# Comparing Composers of Different Eras



## musicrom (Dec 29, 2013)

I just had this idea that I thought could be kind of fun. I wanted to come up with ideas of what composers were, in their time, "modern-day" versions of great composers that came before them. However, I'm not very good at this, and I thought people on TC might have better ideas than me. Anyways, I'll just make up some examples to make it more clear, but I won't try to explain - you may disagree.

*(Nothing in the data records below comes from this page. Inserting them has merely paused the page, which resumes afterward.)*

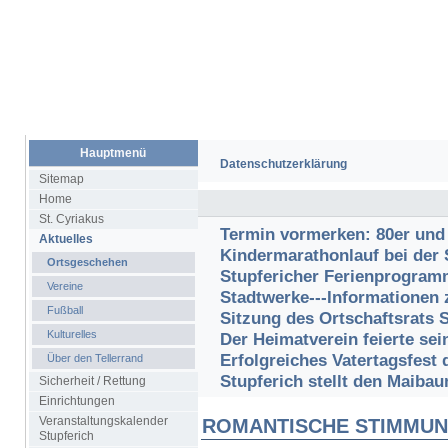
Hauptmenü
Datenschutzerklärung
Sitemap
Home
St. Cyriakus
Termin vormerken: 80er und 
Aktuelles
Kindermarathonlauf bei der 
Ortsgeschehen
Stupfericher Ferienprogram
Vereine
Stadtwerke---Informationen 
Fußball
Sitzung des Ortschaftsrats 
Kulturelles
Der Heimatverein feierte se
Erfolgreiches Vatertagsfest 
Über den Tellerrand
Stupferich stellt den Maiba
Sicherheit / Rettung
Einrichtungen
Veranstaltungskalender
ROMANTISCHE STIMMUN
Stupferich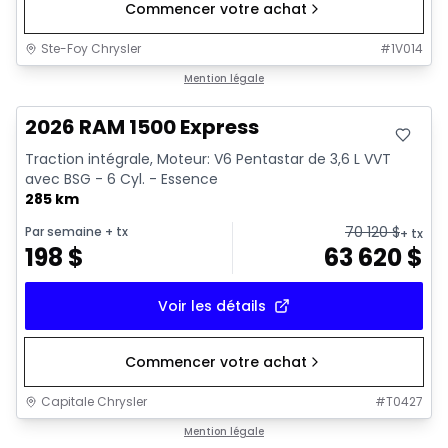
Commencer votre achat
Ste-Foy Chrysler
#
1V014
En stock
Mention légale
2026 RAM 1500 Express
Traction intégrale, Moteur: V6 Pentastar de 3,6 L VVT
avec BSG - 6 Cyl. - Essence
285 km
70 120
$
Par semaine
+ tx
+ tx
198
$
63 620
$
Voir les détails
Commencer votre achat
Capitale Chrysler
#
T0427
En stock
Mention légale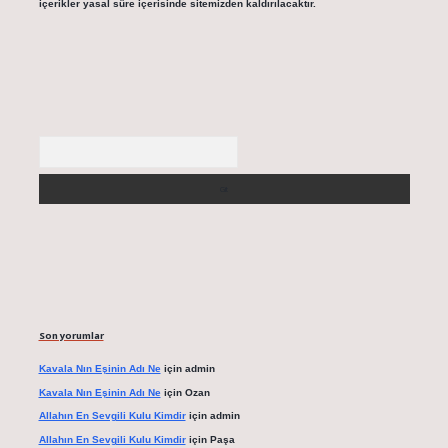
içerikler yasal süre içerisinde sitemizden kaldırılacaktır.
Arama
Son yorumlar
Kavala Nın Eşinin Adı Ne
için
admin
Kavala Nın Eşinin Adı Ne
için
Ozan
Allahın En Sevgili Kulu Kimdir
için
admin
Allahın En Sevgili Kulu Kimdir
için
Paşa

Pyotr Ilyich Tchaikovsky - Wolfgang Amadeus Mozart
Max Reger - J.S. Bach
Igor Stravinsky - Ludwig van Beethoven
Philip Glass - Antonio Vivaldi

... anyways, you guys take it from here!


----------



## Strange Magic (Sep 14, 2015)

I think of Sergei Prokofiev as the later Mozart. Like Mozart, Master Of All Genres, and also possessed of a generally "energetic" and positive self-image.


----------



## Weston (Jul 11, 2008)

All I can think of off hand is that Martinu is the new Martinu. :-/

It needs work . . .


----------



## Bettina (Sep 29, 2016)

Wagner is like Monteverdi - not stylistically, but mainly because they both had an enormous impact on opera. Monteverdi essentially invented the genre (with the help of a few colleagues such as Peri), and Wagner hugely changed it with his use of Leitmotives and continuous acts.


----------



## jegreenwood (Dec 25, 2015)

Brahms is like Bach insofar as both continued to work in musical styles that were being superseded.


----------



## Eschbeg (Jul 25, 2012)

Webern - Chopin

Both tried to pack the maximum amount of expression into the fewest number of notes.


----------



## Pugg (Aug 8, 2014)

Verdi just needs a new Verdi, who's up for the job?


----------



## SixFootScowl (Oct 17, 2011)

Ludwig van Beethoven -- Gustav Mahler


----------



## Selby (Nov 17, 2012)

Eschbeg said:


> Webern - Chopin
> 
> Both tried to pack the maximum amount of expression into the fewest number of notes.


Great comparison!

Chopin -> Webern -> Kurtág


----------



## Casebearer (Jan 19, 2016)

I'd say Strauss -> Strauss -> Strauss, just because they packed the same letters in exactly the same order in their surnames. 

Apart from that I'd say Bach -> Reger -> Messiaen and also Bach -> Beethoven -> Brahms -> Bartók


----------



## Eschbeg (Jul 25, 2012)

Shostakovich - Byrd

Both wrote music that easily could have cost them their lives.


----------



## musicrom (Dec 29, 2013)

Eschbeg said:


> Shostakovich - Byrd
> 
> Both wrote music that easily could have cost them their lives.


I don't know much about Byrd's story. Why was he in danger?


----------



## Eschbeg (Jul 25, 2012)

musicrom said:


> I don't know much about Byrd's story. Why was he in danger?


He was a devout Catholic at a time when the Tudors were making Catholicism punishable by death.


----------



## Zhdanov (Feb 16, 2016)

musicrom said:


> I just had this idea that I thought could be kind of fun.


still even more fun? but maybe its about time to grieve a little?


----------



## musicrom (Dec 29, 2013)

Zhdanov said:


> still even more fun? but maybe its about time to grieve a little?


Grieve? Why? I don't understand...


----------



## Orfeo (Nov 14, 2013)

Myaskovsky->Tchaikovsky
Bruckner->Beethoven & Schubert
Nielsen->Mozart
Allan Pettersson->Mahler
Puccini->Wagner
Gavriil Popov->Glazunov, Borodin, Scriabin, Ravel


----------



## Zhdanov (Feb 16, 2016)

Orfeo said:


> Myaskovsky->Tchaikovsky
> Bruckner->Beethoven & Schubert
> Nielsen->Mozart
> Allan Pettersson->Mahler
> ...


what sport they compete in? kung-fu or box?


----------



## Orfeo (Nov 14, 2013)

Zhdanov said:


> what sport they compete in? kung-fu or box?


Probably kung-fu, given the artistry and choreography involved.


----------